I am wanting to change the name of this blog to something that doesn't have the word 'diet' in it. "Margie's Diet Dialogue" is cute, but its got the "d" word in it so I am looking for something else. This is no longer a "diet" as Thea from Shrinking Jeans so eloquently put it. This is a quest to get healthy. I haven't come up with a new name yet, but it will be changed.

My weight, however, didn't change. I guess that is a good thing since it didn't go up, but I would prefer a loss. I know the reason - no exercise. For whatever reason, my butt didn't make it to the gym or even off the couch for that matter, except to go to work and other necessities. So, now I have to make exercise a necessity.

This is where priorities come in and we have to make them into habits. I would never think of leaving the house without brushing my teeth, so why do I think that "not" exercising is okay? Its not okay and I have to make it part of my daily routine. I know - that's easier said than done, but it is what it is. I have to make it not be a chore. Chores are things that we have to do but may not like and I don't want to look at it as a chore. Exercise should be something I do for my heart just like brushing is something I do for my teeth. Keep them healthy or lose them. Hey, now that may be the way to look at it. Its cool how just sitting here typing my thoughts makes me come up with the right frame of mind. So now I have a new motto - "Keep it Healthy". Maybe that should be the new name for my blog!!

Hope all the Losers at Shrinking Jeans do well this week.
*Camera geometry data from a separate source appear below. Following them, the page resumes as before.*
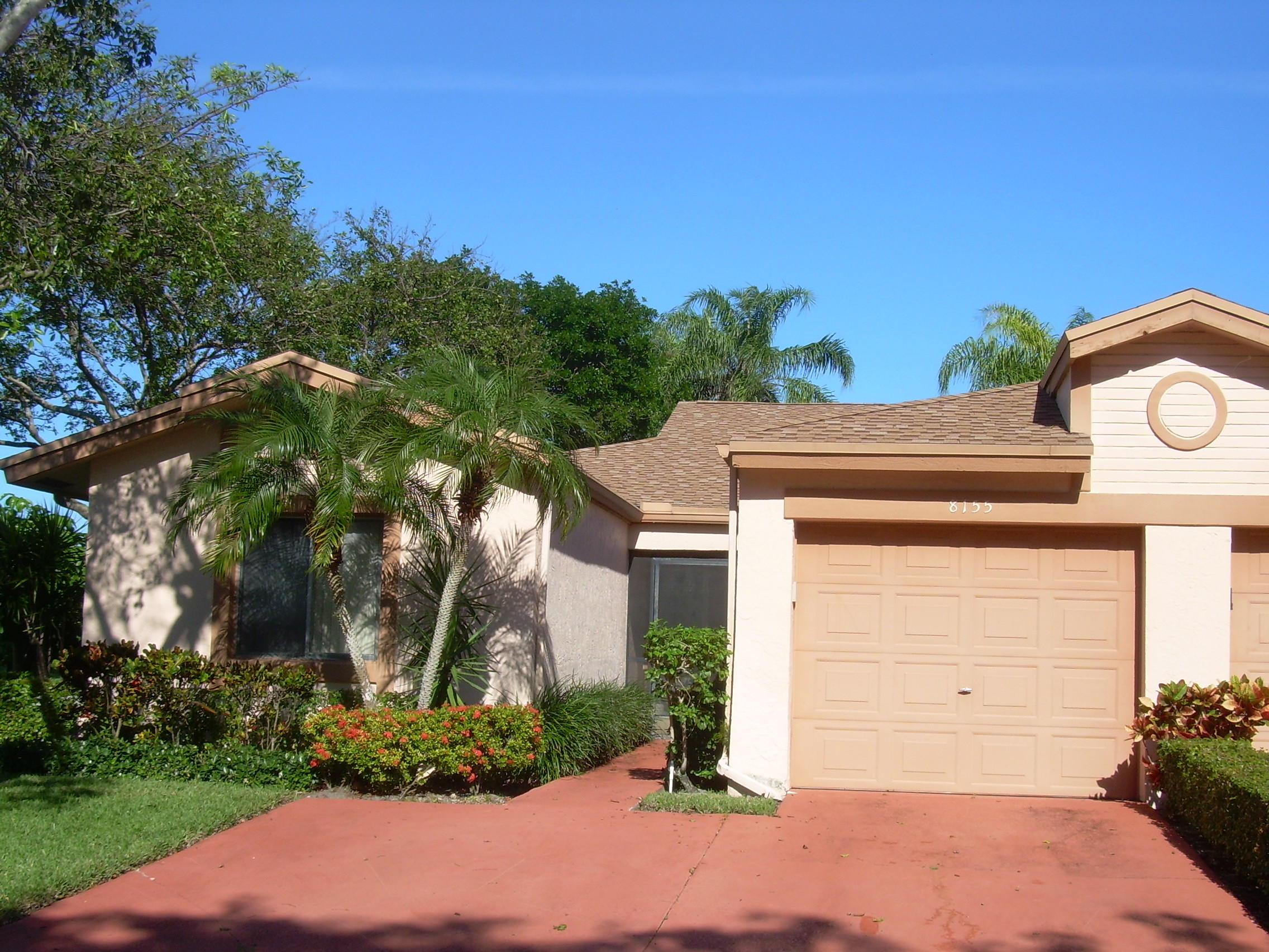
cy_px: 476
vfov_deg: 29.1
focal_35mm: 50
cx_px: 634
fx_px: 1833
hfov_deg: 38.2
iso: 50
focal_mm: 8.3
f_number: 5.1
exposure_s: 1/354
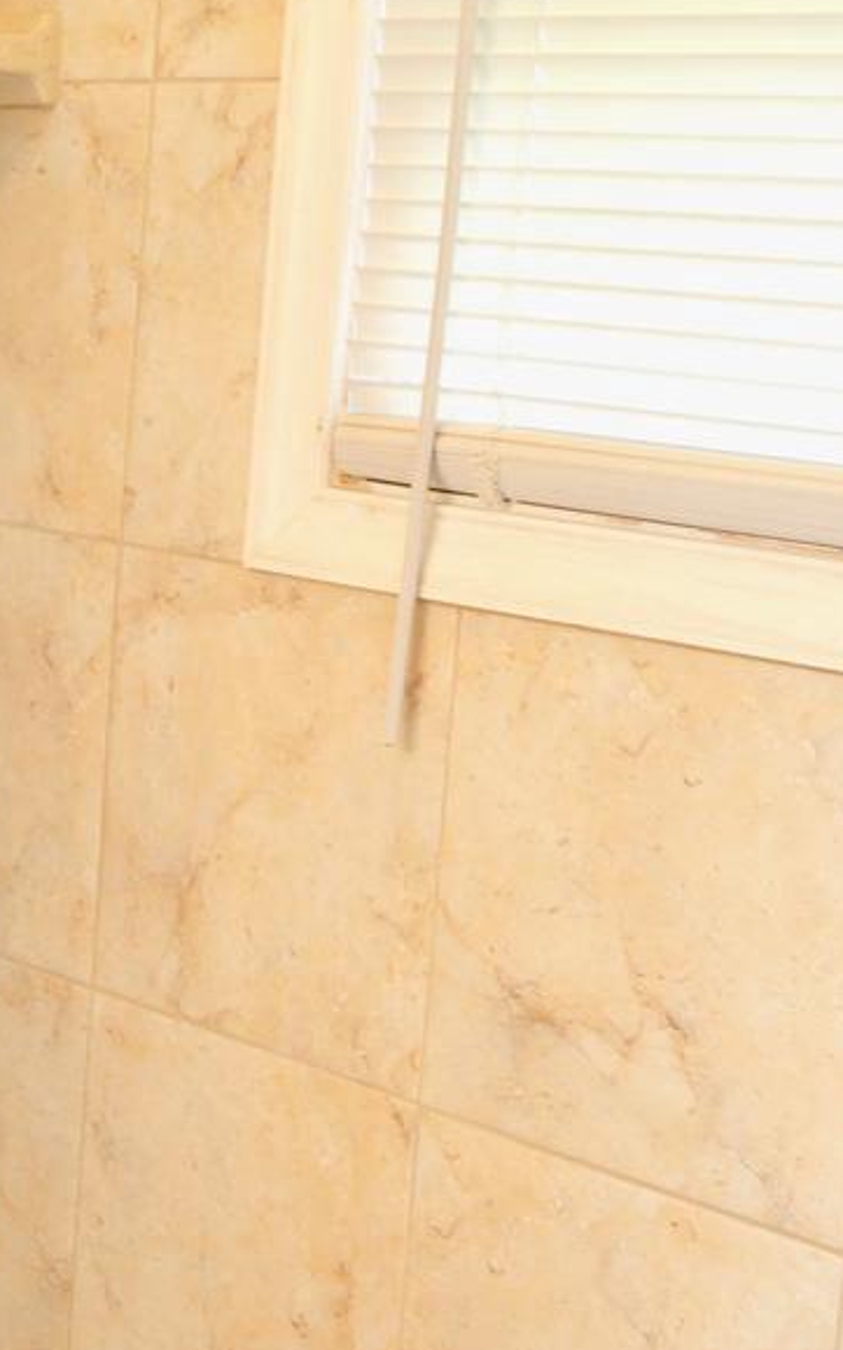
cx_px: 78
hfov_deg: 17.6
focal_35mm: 73
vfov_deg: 28.2
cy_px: 712
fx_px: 2685
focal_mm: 18
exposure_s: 1/60
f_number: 4
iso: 450
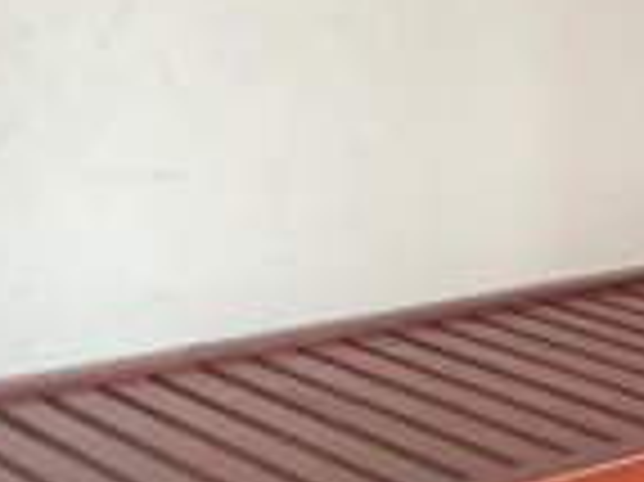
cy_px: 32
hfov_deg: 17.9
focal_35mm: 104
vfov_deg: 14.0
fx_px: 1933
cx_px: 802
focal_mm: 3.3
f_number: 2.4
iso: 250
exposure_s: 1/60
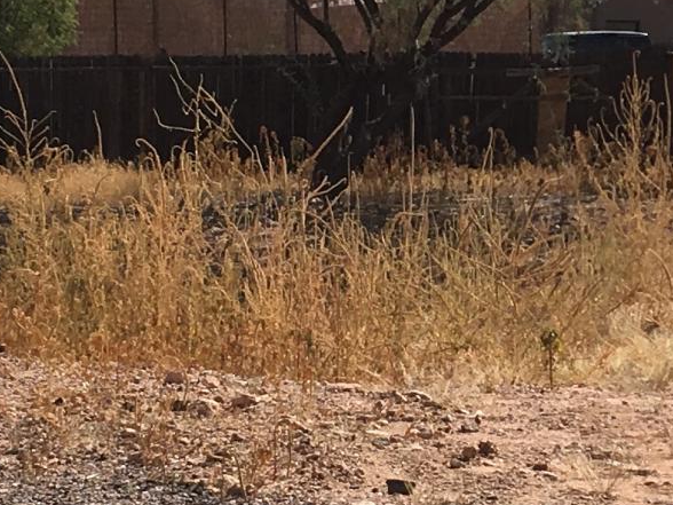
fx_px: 2877
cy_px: 215
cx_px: 674
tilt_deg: -2.5
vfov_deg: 10.0
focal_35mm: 148
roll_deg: -0.1
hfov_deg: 13.2
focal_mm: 4.15
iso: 25
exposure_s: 1/2481
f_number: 2.2
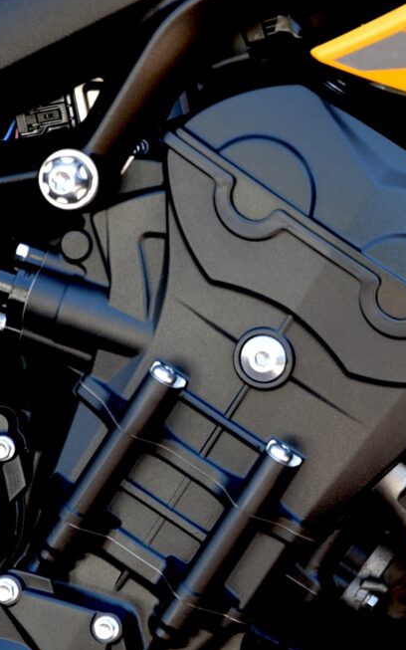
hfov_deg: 4.6
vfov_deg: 7.5
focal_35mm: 280
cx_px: 739
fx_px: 4958
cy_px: 322
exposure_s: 1/60
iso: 100
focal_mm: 70
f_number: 3.2
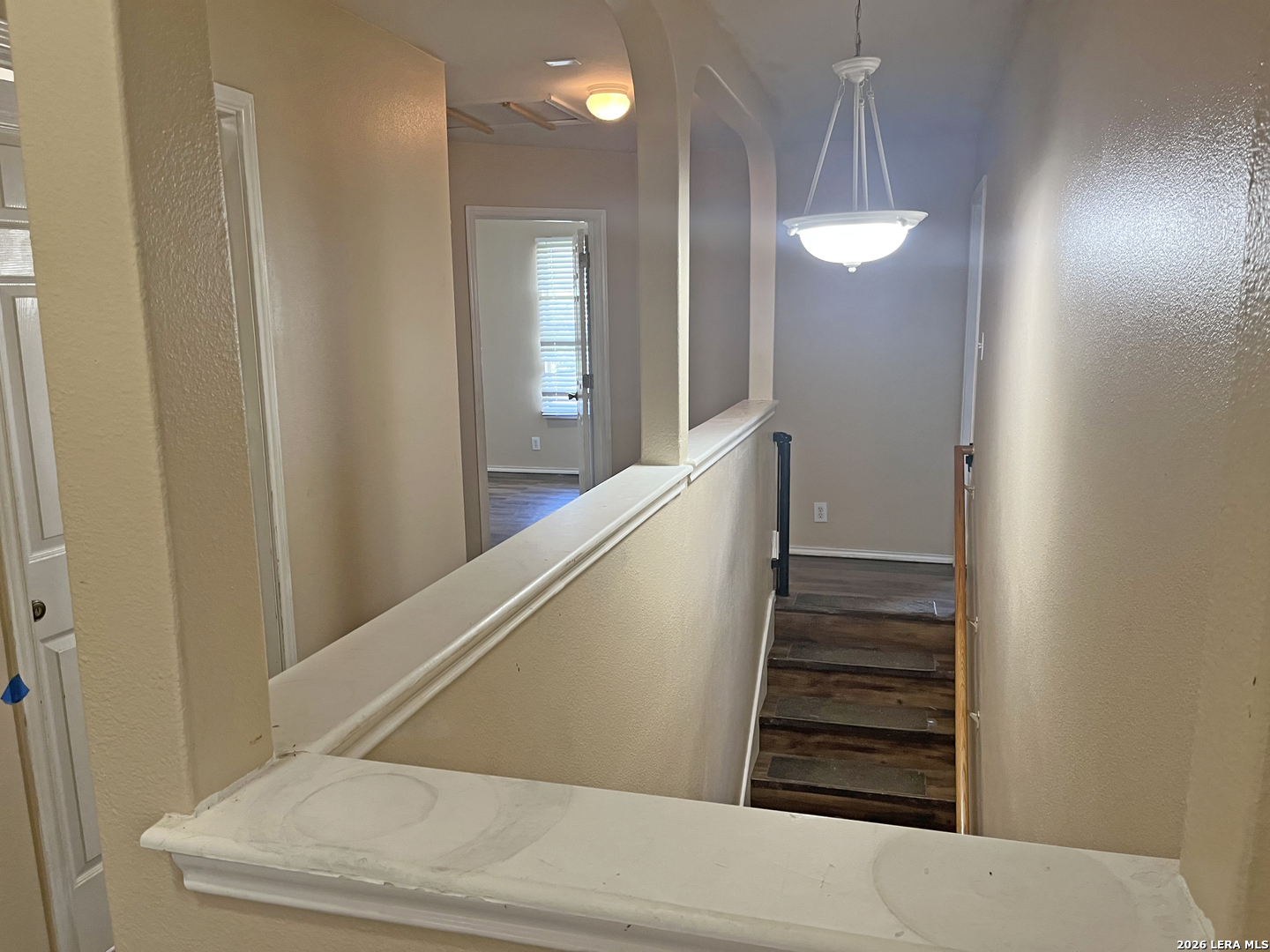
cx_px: 635
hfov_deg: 67.3
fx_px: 954
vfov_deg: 53.1
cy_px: 476
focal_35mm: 26
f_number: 1.6
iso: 100
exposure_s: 1/60
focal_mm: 5.1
Come On Gang - Lets Keep It Healthy.

Monday, July 13, 2009

Well, I am learning how to customize my blog so I have added a few links. I will be a pro at this before you know it.

For the last weigh-in at the Sisterhood of the Shrinking Jeans, I was down three pounds and felt really good, Let's hope I can keep the downward swing going for the weeks to come.

There was a post on Shrinking Jeans about doing this as a "way of life" instead of a "diet" and that really struck a chord with me so I am not using the "D" word anymore. I am committed to just eating healthier for the rest of my life.

Now I am going to put a link to this blog on Shrinking Jeans so I can stay committed and motivated.

GO LIME TEAM!!!

Wednesday, July 8, 2009

Okay, here I go with my first Diet Blog. Maybe I should say New Lifestyle Blog. Here I will post my efforts to get this weight off once and for all and share it with all of you who are on this same journey. We can do this and we all know how - its just the "geturdone" part that is hard. But with a renewed outlook and some help from my friends who are on this same road I will succeed.
When I joined a challenge at www.shrinkingjeans.net I was at 173 lbs and that is not good for my heart...and I love my heart so you would think that I would treat it better. After all, it is what will keep me alove for a very long time. I am now at 162 and I am pumped!! I hope that this challenge will continue for a while.
I am with the Lime Team and when we first started we were at the top of the leaderboard but have since been bumped off - hopefully we will get back up there for the finale.